In both incidents, hospital officials said the initial neurosurgery patients turned out to have sporadic CJD, which occurs spontaneously. It’s not related to the variant form of CJD that causes a human form of “mad cow disease” and is associated with eating infected beef.
All forms of CJD are caused by misfolded prions, proteins that transform from healthy to infected cells and spark a chain reaction of disease, experts say. CJD is very rare, causing about one death per million people each year worldwide and about 300 each year in the United States, according to the Centers for Disease Control and Prevention.
In North Carolina, hospital officials said the patient had neurological symptoms that meant there was reason to suspect CJD and to use enhanced sterilization procedures.
“The extra precautions should have been taken, but were not,” said Caryn Klebba, a spokeswoman for Novant Health.
Lab tests subsequently confirmed that the patient did have CJD.

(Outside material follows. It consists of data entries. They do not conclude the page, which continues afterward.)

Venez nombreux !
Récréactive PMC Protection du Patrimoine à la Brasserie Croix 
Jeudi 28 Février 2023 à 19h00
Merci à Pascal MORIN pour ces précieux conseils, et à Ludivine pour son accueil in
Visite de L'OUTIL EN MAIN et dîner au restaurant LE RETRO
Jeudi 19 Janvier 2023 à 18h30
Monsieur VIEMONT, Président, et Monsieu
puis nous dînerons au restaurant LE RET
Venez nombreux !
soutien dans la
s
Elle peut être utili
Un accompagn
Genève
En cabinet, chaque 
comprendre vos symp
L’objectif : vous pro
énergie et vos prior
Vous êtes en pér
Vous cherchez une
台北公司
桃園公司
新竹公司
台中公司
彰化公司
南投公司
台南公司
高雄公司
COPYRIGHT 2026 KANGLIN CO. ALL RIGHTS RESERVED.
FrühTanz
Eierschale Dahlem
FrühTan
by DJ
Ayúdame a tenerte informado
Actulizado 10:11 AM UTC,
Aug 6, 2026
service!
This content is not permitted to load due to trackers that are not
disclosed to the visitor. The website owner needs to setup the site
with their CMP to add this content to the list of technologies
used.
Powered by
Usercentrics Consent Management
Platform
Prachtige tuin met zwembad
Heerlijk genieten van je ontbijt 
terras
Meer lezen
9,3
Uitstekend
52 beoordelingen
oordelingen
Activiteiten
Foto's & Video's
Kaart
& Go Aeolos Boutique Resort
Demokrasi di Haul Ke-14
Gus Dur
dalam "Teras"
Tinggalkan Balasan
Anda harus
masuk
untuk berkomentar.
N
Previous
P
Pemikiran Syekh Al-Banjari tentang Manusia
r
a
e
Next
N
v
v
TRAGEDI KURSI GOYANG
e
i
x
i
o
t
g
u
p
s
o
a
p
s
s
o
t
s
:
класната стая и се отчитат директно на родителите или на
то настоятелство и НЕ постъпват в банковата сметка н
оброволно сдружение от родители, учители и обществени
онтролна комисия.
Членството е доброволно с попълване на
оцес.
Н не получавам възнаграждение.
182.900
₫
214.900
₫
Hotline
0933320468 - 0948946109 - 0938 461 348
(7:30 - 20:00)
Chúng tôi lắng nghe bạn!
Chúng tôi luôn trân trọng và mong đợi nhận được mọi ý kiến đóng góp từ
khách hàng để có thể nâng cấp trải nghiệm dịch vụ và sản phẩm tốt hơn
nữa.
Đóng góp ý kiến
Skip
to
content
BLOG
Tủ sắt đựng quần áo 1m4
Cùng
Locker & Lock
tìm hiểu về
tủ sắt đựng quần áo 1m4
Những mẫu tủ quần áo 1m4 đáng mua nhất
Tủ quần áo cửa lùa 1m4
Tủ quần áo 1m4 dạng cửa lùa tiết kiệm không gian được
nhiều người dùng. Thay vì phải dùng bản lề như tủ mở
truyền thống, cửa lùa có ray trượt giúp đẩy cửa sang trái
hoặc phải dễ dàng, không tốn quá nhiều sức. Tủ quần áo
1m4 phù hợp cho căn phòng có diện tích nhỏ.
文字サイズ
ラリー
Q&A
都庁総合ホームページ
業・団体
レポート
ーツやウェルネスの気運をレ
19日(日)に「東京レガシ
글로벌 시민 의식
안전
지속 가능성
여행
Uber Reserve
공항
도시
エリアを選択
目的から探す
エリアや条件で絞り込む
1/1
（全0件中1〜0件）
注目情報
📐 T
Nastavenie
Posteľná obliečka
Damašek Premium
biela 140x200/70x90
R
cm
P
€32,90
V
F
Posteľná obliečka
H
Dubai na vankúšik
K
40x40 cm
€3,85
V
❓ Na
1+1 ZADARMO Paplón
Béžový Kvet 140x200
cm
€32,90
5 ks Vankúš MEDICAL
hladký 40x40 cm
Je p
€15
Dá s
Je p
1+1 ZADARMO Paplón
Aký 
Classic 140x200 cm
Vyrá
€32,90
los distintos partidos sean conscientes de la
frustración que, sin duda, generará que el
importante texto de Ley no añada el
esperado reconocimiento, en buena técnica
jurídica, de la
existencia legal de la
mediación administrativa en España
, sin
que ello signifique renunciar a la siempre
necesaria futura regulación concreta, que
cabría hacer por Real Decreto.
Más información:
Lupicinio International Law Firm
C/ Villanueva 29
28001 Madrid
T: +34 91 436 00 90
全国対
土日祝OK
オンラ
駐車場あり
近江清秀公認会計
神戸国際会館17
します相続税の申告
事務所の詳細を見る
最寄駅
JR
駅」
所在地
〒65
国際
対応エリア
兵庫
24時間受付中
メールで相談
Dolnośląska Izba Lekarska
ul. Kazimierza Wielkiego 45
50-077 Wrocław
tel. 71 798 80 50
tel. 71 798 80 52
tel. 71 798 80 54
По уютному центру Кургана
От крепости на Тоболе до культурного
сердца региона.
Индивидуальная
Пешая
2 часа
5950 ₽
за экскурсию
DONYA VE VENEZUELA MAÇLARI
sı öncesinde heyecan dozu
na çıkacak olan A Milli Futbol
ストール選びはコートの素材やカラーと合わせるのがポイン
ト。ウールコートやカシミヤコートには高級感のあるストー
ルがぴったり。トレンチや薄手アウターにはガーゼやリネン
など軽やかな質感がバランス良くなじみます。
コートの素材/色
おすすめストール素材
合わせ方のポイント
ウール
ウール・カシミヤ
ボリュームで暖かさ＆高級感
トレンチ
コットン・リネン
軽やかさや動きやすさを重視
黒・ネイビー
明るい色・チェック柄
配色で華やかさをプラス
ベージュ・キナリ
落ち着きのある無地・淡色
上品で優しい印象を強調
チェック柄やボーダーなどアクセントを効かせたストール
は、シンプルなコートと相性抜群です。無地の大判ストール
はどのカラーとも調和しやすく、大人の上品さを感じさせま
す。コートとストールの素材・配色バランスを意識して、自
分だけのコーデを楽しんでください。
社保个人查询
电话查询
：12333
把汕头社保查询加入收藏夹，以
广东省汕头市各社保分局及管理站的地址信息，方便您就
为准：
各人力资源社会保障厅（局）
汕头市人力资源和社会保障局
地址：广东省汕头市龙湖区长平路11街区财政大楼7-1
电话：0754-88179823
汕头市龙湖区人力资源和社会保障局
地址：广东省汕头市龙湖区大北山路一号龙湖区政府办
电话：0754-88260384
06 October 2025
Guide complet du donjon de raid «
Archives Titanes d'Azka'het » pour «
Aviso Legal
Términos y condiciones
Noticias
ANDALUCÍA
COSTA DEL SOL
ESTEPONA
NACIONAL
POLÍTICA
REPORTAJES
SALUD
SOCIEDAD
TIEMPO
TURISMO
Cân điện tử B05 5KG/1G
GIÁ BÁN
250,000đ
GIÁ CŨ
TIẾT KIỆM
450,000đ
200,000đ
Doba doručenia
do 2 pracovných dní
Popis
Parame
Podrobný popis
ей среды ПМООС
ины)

“The extra precautions should have been taken, but were not.”
In the New England case, doctors at Catholic Medical Center in Manchester, N.H., didn’t realize that the initial patient was at risk for CJD until symptoms appeared weeks later. So far, none of the patients warned about CJD last fall has shown any symptoms or other problems, state health officials said.
But Couldwell, who is chairman of the neurosurgery department at the University of Utah, said many hospitals, including his own, have turned to disposable surgical tools when dealing with suspected or confirmed CJD, just to be safe.
“I think it takes away all question,” said Couldwell. “Many hospitals are taking on the more stringent and expensive method of using disposables to take away the risk.”
Trouble is, it can be quite costly to toss trays of disposable drills, scissors, forceps and needle drivers valued at thousands of dollars, Couldwell said. Infectious disease experts, including the CDC, say that either enhanced sterilization or using disposable tools can prevent transmission of CJD.
Part of the problem is that CJD is so rare that some doctors, including neurosurgeons, don’t think of it early enough, said Florence Kranitz, president of the CJD Foundation, an advocacy group.
“I think it’s just a simple precaution,” said Kranitz, who lost her husband to the disease. “If it is CJD, they’re supposed to wash down the surgical theater, they’re supposed to take precautions with everything in that room.”